Mancher echauffiert sich - zum Beispiel nach dem Anschauen von Talkshows - über den stellvertretenden SPD-Vorsitzenden Ralf Stegner. Er ist in der Tat der emsigste Schimpfspecht der Sozen. Keiner in der Partei kann ihn in puncto Kotzbrockigkeit toppen, nicht mal Heiko Maas. Wie er bei Fernsehauftritten den Lümmel von der letzten Bank gibt, sobald jemand zu Wort kommt, dessen Ansichten er nicht teilt - das ist für einen 56-Jährigen eine sportliche Leistung. Kameraleute lieben das Antlitz des nuschelnden Intellektuellen-Darstellers, welches blitzschnell zwischen Ekel, Langeweile oder Wie-blöd-ist-das-denn-jetzt? oszillieren kann. Stegner ist auch die wirkungsmächtigste Wählerscheuche seiner Partei. Schüttet er vor Wahlen zum Beispiel bei N24 sein Herz aus („Die AfD-Idioten kann man nicht überzeugen“), laufen am Wahltag prompt SPD-Wähler zuhauf ins Lager der Idioten über.
Wenn Stegners Genossen - beileibe nicht allesamt Idioten – diesen Mann heimlich auf den Mond oder auf einen ferneren Planeten wünschen, dann liegen sie richtig. Völlig falsch dagegen liegen die vom ihm Gebashten, wenn sie darüber jammern & zetern, dass der in Bordesholm weltberühmte Harvard-Absolvent ihnen mal einen zwitschert, dass das Netz nur so quietscht: „AFD-Hetzer wollen Todesstrafe für demokratische Politiker, Homosexuelle zählen und auf Flüchtlinge schießen lassen – AFD=Demokratiefeinde!“
Ein Jackpot für „Demokratiefeinde"
Warum ist ein einziger Stegner schon der Jackpot für „Demokratiefeinde“? Und warum wären mehrere seiner Art sichere Garanten für den krachenden Wahlsieg von „Idioten“, die „demokratische Politiker“ bestimmt unverzüglich an die Wand stellen würden? Geben Sie mir einen Moment Zeit für einen Exkurs in die jüngere Erfolgsgeschichte linksradikaler Clowns.

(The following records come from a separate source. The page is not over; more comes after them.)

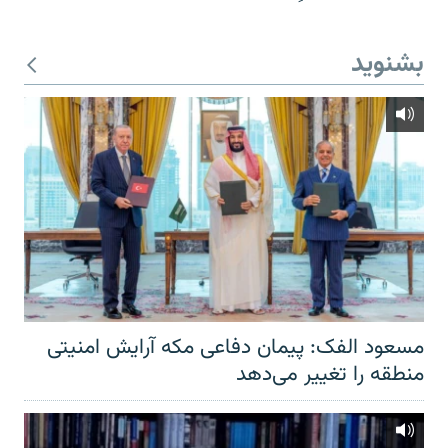
بشنوید
مسعود الفک: پیمان دفاعی مکه آرایش امنیتی
منطقه را تغییر می‌دهد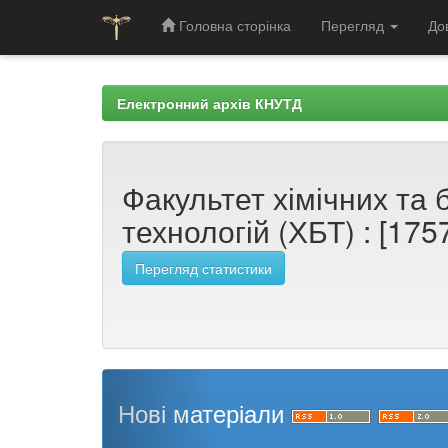
Головна сторінка
Перегляд
До
Skip
navigation
Електронний архів КНУТД
Факультет хімічних та
технологій (ХБТ) : [175
Перегляд статистики
Нові матеріали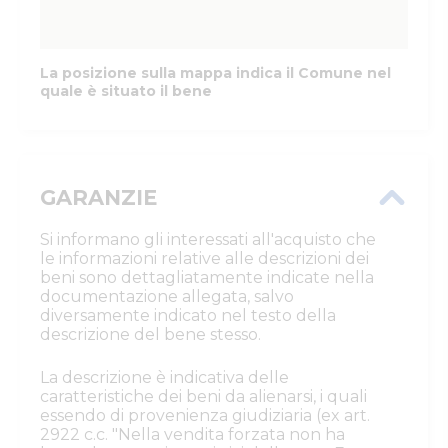
La posizione sulla mappa indica il Comune nel
quale è situato il bene
GARANZIE
Si informano gli interessati all'acquisto che
le informazioni relative alle descrizioni dei
beni sono dettagliatamente indicate nella
documentazione allegata, salvo
diversamente indicato nel testo della
descrizione del bene stesso.
La descrizione è indicativa delle
caratteristiche dei beni da alienarsi, i quali
essendo di provenienza giudiziaria (ex art.
2922 c.c. "Nella vendita forzata non ha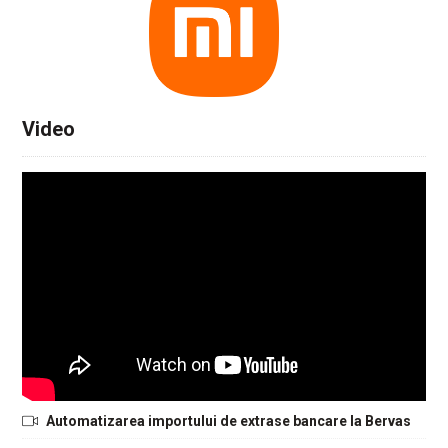
Video
Automatizarea importului de extrase bancare la Bervas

Auf ihren Anti-Atomtod-Märschen hatte die frühe, in Teilen betulich-christlich-bürgerlich geprägte Friedenbewegung auch immer mal die Forderung „Stoppt den Krieg in Vietnam“ im Angebot. Das geschah in den frühen 1960ern, als das Gemetzel des französischen Algerienkriegs endlich endete. Um diese Zeit eskalierten die Dinge in Vietnam. Die Friedensbewegung bekam ein neues Thema.

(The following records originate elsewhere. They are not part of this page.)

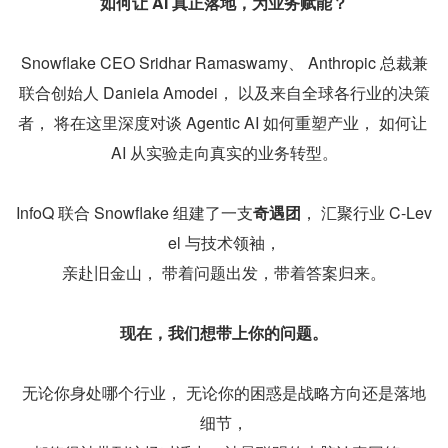
如何让 AI 真正落地，为业务赋能？
Snowflake CEO Sridhar Ramaswamy、 Anthropic 总裁兼
联合创始人 Daniela Amodei， 以及来自全球各行业的决策
者， 将在这里深度对谈 Agentic AI 如何重塑产业， 如何让 
AI 从实验走向真实的业务转型。
InfoQ 联合 Snowflake 组建了一支
奇遇团
， 汇聚行业 C-Lev
el 与技术领袖，
亲赴旧金山， 带着问题出发，带着答案归来。
现在，我们想带上你的问题。
无论你身处哪个行业， 无论你的困惑是战略方向还是落地
细节，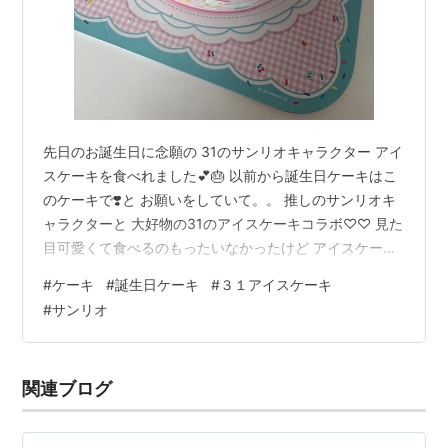
先日のお誕生日に念願の 31のサンリオキャラクター アイ
スケーキを食べれました💕🎂 以前から誕生日ケーキはこ
のケーキで❣️と お願いをしていて。。 推しのサンリオキ
ャラクターと 大好物の31のアイスケーキコラボ♡♡ 見た
目可愛くて食べるのもったいなかったけど アイスケーキ
だから溶けるスピード早いのと 小さめのサイズだったの
#
ケーキ
#
誕生日ケーキ
#
３１アイスケーキ
ですぐに完食😋笑 おいしかった😊また来年お願いしよう
#
サンリオ
🥰 楽天room🧸
https://room.rakuten.co.jp/room_1350/items ランキング
参加中食べ物 サーティワンアイスクリーム 定番5種セッ
関連ブログ
ト ポッピングシャワー×1 キャラメルリボン×1 ベリ…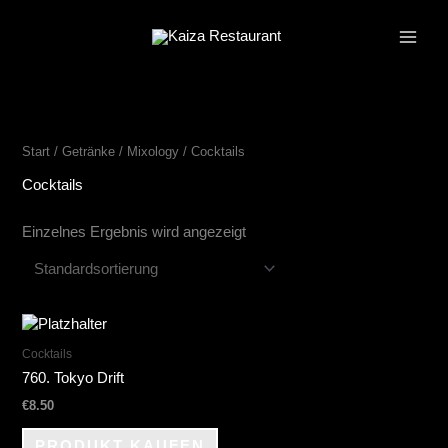
Zum
Inhalt
springen
Start
/
Getränke
/
Mixology
/ Cocktails
Cocktails
Einzelnes Ergebnis wird angezeigt
Cocktails
760. Tokyo Drift
€
8.50
PRODUKT KAUFEN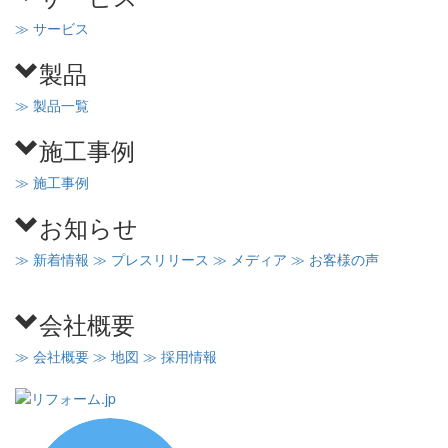
≫ サービス
製品
≫ 製品一覧
施工事例
≫ 施工事例
お知らせ
≫ 新着情報
≫ プレスリリース
≫ メディア
≫ お客様の声
会社概要
≫ 会社概要
≫ 地図
≫ 採用情報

Doch schon wenige Jahre später war von einem „Stopp“ des Vietnamkriegs nicht mehr oft die Rede. Im Gegenteil. Jetzt hieß es „Schafft zwei, drei, viele Vietnam!“ Inzwischen nämlich hatte die linke Studentenbewegung („Apo“) das Vietnam-Thema usurpiert; es bildete ihren Gründungsmythos. Die Losung von den „vielen Vietnam“ war auf dem „Vietnam-Kongress“ allgegenwärtig, der im Februar 1968 in Westberlin stattfand.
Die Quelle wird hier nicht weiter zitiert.